++++ Data for analysis ++++
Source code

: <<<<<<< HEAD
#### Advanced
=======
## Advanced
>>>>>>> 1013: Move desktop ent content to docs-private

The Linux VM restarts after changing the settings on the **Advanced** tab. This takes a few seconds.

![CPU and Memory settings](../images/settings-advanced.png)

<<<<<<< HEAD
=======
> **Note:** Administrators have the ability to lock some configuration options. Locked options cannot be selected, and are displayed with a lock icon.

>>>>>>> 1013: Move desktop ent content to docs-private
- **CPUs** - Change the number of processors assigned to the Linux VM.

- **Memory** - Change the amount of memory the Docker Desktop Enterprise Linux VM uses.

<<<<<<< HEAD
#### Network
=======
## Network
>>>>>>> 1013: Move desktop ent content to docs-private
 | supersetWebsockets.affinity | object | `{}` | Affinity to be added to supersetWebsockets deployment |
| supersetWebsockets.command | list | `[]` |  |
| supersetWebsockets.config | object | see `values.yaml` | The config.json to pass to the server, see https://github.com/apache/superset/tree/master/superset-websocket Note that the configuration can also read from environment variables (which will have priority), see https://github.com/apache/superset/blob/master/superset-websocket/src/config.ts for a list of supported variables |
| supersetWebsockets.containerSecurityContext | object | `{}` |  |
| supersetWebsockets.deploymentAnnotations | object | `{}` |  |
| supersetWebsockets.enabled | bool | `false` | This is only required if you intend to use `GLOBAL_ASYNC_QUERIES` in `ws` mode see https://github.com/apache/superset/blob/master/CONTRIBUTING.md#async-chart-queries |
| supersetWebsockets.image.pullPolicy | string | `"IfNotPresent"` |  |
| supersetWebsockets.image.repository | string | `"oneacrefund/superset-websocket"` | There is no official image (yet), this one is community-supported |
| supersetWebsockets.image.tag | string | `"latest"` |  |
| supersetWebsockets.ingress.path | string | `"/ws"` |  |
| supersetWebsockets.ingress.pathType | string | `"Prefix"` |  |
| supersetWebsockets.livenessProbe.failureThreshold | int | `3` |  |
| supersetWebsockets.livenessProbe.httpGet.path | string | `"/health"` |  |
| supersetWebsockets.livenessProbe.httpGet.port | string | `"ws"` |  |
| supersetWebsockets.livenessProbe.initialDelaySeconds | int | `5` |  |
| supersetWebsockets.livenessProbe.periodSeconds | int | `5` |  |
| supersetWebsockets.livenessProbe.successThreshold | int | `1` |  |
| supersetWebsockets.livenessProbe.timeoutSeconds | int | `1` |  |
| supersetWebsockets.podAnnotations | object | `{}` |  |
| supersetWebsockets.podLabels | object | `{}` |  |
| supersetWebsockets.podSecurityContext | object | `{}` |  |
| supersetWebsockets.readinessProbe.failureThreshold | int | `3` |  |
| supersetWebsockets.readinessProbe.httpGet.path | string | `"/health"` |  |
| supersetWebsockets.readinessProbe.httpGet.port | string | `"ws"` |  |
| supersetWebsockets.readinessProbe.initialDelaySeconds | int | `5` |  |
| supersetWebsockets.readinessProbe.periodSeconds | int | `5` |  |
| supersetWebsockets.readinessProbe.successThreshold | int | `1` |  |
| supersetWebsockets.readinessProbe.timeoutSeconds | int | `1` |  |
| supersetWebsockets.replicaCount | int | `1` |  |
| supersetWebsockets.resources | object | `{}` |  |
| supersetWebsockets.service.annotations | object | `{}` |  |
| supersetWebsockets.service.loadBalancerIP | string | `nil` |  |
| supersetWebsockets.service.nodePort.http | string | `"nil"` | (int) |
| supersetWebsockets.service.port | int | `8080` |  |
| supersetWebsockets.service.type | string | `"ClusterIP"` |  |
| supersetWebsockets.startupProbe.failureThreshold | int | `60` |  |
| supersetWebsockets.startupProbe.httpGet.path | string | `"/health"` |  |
++++
All that is wanted is an exact copy of the lines above from the one with "supersetWebsockets.command | list" through the one with "supersetWebsockets.ingress.path | string", with both ends included.

| supersetWebsockets.command | list | `[]` |  |
| supersetWebsockets.config | object | see `values.yaml` | The config.json to pass to the server, see https://github.com/apache/superset/tree/master/superset-websocket Note that the configuration can also read from environment variables (which will have priority), see https://github.com/apache/superset/blob/master/superset-websocket/src/config.ts for a list of supported variables |
| supersetWebsockets.containerSecurityContext | object | `{}` |  |
| supersetWebsockets.deploymentAnnotations | object | `{}` |  |
| supersetWebsockets.enabled | bool | `false` | This is only required if you intend to use `GLOBAL_ASYNC_QUERIES` in `ws` mode see https://github.com/apache/superset/blob/master/CONTRIBUTING.md#async-chart-queries |
| supersetWebsockets.image.pullPolicy | string | `"IfNotPresent"` |  |
| supersetWebsockets.image.repository | string | `"oneacrefund/superset-websocket"` | There is no official image (yet), this one is community-supported |
| supersetWebsockets.image.tag | string | `"latest"` |  |
| supersetWebsockets.ingress.path | string | `"/ws"` |  |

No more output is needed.